#### What you are asked to do:
Arrange the items from the line containing "Head orientation aside, what" through the line containing "Answer: The man", inclusive, as a two-column CSV with the header item,answer. Give one row per item, with each field in quotation marks and any line breaks replaced by spaces.

#### Data records:

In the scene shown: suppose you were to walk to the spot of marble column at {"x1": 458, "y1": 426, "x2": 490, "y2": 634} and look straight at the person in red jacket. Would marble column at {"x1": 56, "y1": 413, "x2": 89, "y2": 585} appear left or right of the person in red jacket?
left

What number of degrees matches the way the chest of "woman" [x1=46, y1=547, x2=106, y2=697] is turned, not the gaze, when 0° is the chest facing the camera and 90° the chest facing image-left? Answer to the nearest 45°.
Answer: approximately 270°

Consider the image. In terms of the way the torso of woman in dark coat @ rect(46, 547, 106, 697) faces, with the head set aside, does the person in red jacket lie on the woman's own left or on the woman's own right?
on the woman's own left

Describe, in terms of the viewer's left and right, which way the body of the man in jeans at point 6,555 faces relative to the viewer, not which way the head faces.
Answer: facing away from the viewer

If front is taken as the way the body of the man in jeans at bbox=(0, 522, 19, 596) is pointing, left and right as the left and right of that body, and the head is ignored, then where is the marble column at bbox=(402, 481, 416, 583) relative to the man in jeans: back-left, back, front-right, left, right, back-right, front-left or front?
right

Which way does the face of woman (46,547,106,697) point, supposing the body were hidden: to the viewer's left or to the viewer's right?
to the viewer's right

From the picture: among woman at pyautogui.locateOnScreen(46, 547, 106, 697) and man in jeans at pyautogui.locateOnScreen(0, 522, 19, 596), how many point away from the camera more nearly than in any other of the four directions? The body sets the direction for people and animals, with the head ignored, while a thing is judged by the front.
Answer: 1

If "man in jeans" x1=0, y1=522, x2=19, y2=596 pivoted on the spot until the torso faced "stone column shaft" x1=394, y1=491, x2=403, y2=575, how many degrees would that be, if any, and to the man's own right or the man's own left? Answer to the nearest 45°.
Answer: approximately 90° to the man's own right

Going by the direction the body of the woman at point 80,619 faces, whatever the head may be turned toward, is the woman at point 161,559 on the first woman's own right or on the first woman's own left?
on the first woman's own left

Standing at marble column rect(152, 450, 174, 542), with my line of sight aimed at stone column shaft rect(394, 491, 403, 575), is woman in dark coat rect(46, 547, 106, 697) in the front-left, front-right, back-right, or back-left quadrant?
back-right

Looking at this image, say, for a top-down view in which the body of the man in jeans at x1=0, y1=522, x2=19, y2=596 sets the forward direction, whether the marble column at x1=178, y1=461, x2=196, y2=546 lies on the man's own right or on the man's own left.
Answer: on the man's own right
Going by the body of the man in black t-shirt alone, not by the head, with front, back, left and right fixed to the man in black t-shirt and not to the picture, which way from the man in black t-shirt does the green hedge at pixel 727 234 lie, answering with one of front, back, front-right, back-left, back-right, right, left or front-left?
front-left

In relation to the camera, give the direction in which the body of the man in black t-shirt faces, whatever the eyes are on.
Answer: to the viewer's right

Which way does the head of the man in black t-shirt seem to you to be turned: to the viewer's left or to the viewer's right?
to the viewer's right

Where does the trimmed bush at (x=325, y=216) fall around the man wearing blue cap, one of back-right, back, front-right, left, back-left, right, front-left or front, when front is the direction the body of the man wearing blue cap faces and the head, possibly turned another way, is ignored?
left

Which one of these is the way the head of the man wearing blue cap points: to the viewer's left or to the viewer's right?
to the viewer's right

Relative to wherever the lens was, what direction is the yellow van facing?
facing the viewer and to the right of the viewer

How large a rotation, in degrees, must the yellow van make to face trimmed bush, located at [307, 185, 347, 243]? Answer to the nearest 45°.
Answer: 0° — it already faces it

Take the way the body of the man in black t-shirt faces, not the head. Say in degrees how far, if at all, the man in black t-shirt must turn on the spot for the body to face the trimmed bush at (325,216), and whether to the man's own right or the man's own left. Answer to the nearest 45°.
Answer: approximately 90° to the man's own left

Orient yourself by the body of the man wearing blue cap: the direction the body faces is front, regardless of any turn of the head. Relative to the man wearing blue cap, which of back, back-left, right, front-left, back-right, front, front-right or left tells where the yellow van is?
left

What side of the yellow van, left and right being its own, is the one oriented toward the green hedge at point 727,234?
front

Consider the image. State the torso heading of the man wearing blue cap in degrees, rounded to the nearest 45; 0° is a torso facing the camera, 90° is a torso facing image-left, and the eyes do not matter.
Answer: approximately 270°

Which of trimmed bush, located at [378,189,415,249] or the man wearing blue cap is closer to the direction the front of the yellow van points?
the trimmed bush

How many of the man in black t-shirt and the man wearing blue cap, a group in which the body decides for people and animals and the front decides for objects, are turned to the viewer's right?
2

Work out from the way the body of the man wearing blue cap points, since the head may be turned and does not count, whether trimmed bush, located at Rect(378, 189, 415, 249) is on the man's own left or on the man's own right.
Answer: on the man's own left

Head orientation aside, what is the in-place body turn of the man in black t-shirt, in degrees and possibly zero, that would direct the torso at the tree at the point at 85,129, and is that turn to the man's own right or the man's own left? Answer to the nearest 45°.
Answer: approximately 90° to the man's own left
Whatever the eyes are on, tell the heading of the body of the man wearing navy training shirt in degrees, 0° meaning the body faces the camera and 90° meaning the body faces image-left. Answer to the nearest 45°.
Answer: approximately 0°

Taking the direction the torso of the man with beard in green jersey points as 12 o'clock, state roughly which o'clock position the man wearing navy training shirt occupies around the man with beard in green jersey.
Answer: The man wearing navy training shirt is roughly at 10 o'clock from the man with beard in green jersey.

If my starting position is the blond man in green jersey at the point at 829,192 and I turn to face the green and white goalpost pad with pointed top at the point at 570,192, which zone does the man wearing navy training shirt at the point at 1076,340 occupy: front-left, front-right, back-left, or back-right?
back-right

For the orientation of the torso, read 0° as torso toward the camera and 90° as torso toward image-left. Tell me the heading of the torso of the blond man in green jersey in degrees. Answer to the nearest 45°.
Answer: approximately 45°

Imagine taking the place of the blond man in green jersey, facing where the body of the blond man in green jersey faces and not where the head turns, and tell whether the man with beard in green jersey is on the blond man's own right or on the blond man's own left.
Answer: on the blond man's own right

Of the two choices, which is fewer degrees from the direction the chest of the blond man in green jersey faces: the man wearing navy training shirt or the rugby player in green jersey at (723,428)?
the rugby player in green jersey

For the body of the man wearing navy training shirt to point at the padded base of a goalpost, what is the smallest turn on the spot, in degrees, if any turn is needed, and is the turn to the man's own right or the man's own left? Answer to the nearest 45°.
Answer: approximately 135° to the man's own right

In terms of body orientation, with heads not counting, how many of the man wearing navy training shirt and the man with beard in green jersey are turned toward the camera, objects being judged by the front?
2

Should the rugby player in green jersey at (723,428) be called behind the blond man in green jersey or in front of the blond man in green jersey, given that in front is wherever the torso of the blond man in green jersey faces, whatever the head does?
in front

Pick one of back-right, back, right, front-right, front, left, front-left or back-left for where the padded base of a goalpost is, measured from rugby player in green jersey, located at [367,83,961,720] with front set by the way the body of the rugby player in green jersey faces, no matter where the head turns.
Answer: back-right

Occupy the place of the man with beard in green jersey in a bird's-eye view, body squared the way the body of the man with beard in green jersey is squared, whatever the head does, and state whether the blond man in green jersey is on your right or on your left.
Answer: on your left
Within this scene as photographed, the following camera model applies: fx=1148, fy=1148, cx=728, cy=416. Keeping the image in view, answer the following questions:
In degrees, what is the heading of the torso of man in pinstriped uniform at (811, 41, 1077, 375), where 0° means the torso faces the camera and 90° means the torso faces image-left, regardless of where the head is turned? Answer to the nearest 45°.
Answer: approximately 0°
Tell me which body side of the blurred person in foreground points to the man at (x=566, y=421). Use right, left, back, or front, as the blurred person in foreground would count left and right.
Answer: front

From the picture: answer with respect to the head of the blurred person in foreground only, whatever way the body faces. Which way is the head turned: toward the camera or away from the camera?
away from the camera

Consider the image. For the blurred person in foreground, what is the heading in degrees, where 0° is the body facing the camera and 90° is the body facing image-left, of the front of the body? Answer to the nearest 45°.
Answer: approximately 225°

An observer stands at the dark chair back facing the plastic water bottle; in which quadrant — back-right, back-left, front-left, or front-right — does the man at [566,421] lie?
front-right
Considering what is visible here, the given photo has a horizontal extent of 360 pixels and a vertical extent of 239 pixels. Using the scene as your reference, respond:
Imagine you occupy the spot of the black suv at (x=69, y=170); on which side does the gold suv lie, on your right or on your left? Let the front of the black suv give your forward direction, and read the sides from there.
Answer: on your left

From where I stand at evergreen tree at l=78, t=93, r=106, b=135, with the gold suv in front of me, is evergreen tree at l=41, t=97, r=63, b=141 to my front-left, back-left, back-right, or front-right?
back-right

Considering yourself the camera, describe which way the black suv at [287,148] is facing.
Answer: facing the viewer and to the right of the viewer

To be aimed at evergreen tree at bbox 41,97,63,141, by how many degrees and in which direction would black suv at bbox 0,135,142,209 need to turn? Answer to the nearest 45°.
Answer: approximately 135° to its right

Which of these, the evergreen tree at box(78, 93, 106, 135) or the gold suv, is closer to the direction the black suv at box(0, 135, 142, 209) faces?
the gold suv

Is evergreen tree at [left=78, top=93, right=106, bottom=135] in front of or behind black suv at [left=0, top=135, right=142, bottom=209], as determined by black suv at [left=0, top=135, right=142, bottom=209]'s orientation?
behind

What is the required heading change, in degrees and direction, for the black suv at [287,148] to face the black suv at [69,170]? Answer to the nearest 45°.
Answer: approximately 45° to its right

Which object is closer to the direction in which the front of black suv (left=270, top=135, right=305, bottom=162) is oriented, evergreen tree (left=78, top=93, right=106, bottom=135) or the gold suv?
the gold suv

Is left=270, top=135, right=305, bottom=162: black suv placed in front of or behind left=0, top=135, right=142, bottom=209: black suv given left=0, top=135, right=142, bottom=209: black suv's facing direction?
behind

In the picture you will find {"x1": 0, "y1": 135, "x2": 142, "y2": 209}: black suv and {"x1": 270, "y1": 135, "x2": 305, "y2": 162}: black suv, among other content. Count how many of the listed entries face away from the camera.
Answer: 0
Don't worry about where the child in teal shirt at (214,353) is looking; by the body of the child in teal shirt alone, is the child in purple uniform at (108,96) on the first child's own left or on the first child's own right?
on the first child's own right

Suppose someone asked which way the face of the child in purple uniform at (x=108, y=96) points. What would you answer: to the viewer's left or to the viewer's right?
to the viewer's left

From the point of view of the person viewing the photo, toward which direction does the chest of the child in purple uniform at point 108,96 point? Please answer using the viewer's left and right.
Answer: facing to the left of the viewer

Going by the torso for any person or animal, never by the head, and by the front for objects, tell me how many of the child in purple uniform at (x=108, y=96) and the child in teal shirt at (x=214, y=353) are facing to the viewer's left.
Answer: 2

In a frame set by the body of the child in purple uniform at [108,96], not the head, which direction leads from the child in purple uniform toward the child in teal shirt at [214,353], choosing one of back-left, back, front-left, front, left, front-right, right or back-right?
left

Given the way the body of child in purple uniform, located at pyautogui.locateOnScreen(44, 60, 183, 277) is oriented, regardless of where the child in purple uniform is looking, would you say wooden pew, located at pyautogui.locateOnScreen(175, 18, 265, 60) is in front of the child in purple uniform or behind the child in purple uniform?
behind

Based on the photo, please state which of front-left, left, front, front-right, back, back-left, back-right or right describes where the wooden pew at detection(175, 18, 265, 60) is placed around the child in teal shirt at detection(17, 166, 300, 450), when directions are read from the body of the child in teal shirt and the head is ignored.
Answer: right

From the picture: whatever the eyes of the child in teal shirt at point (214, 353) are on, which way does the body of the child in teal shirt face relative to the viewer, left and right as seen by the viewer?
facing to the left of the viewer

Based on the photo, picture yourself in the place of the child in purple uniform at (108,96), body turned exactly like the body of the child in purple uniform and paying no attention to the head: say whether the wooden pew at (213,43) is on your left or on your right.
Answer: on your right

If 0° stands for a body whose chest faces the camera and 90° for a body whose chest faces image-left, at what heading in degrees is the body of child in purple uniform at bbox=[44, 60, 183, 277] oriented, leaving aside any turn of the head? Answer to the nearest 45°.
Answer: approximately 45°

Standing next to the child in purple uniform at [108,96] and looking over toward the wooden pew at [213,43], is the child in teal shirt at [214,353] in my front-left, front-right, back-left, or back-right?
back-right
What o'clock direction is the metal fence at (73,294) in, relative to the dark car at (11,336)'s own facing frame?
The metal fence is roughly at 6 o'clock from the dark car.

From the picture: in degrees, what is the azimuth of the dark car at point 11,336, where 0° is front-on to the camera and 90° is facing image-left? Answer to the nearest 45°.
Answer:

#### Solution to the problem:
item,answer
"Head orientation aside, what is the in-place body turn of the man in black t-shirt, in degrees and possibly zero, that would direct the torso at the tree at the point at 85,129, and is that turn to the man's own right or the man's own left? Answer to the nearest 45°. Answer:","approximately 90° to the man's own left"
"Whatever the eyes are on, tell the heading of the body of the man wearing navy training shirt in degrees, 0° meaning the body faces the camera and 90° meaning the body faces image-left. Answer to the nearest 45°. Answer:","approximately 0°"
"Taking the direction the torso of the man with beard in green jersey points as 12 o'clock, state roughly which o'clock position the man wearing navy training shirt occupies around the man with beard in green jersey. Answer:","The man wearing navy training shirt is roughly at 10 o'clock from the man with beard in green jersey."